The shift from retractile to undescended is gradual and can be hard to catch without regular checkups. The warning signs are a testicle that becomes harder to guide back into the scrotum over time, or one that visibly shrinks compared to the opposite side. Both indicate that the tissue is spending too much time at the wrong temperature and testicular development is being compromised.

Why Monitoring During Childhood Matters

Because most retractile testes resolve by puberty, the standard approach is regular physical exams rather than immediate surgery. The goal is to track two things: whether the testicle can still be brought into the scrotum easily, and whether its size is keeping pace with the other testicle. A difference in volume between the two sides is the clearest signal that something has gone wrong.

If the testicle does shrink or become fixed in a high position, a surgical procedure called orchiopexy anchors the testicle in the scrotum permanently. Research shows encouraging results: in boys who underwent orchiopexy after their retractile testicle shrank, all four cases in one study showed the testicle resumed normal growth afterward, eventually matching the size of the opposite side. Early intervention, before puberty completes, gives the testicle the best chance of recovering normal function.

Retractile Testes vs. True Cryptorchidism

It helps to understand where retractile testes sit on the risk spectrum. True cryptorchidism, where one or both testicles never descend into the scrotum, carries substantially higher fertility risks. Men with one undescended testicle are twice as likely to experience infertility as the general population. Men with bilateral cryptorchidism face infertility rates more than six times higher than average, with paternity rates below one-third.

Retractile testes generally carry less risk because the testicle does spend at least some time in the scrotum at the correct temperature. But a retractile testicle that progresses to become truly undescended essentially joins the higher-risk category, which is why letting the condition go unmonitored is a gamble.

Cancer Risk

Fertility is the primary concern, but parents often wonder about testicular cancer as well. Cryptorchidism increases the risk of testicular cancer by two to eight times. A retractile testicle that remains retractile (rather than becoming undescended) does not appear to carry the same elevated cancer risk. A large study published in the New England Journal of Medicine noted that retractile testes may not be associated with testicular cancer the way true cryptorchidism is. Still, any testicle with an unusual positional history warrants ongoing awareness through routine self-exams in adulthood.

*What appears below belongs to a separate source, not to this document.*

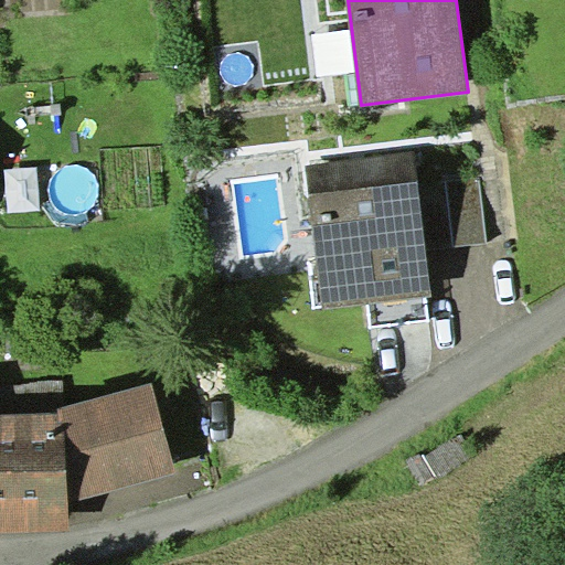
[(415,151),(306,164),(324,308),(433,295),(427,253),(419,188),(415,151)]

The Bottom Line on Fertility

For the majority of boys with retractile testes, the condition resolves before puberty and sperm production develops normally. The risk to fertility is real but conditional: it depends on how much time the testicle spends outside the scrotum, whether the testicle maintains normal size, and whether the condition progresses to true undescent. Boys who are examined regularly and treated promptly if the testicle shrinks or stops descending have the best long-term outcomes. In cases where surgical correction is needed, early repair can restore testicular growth and preserve the potential for normal fertility.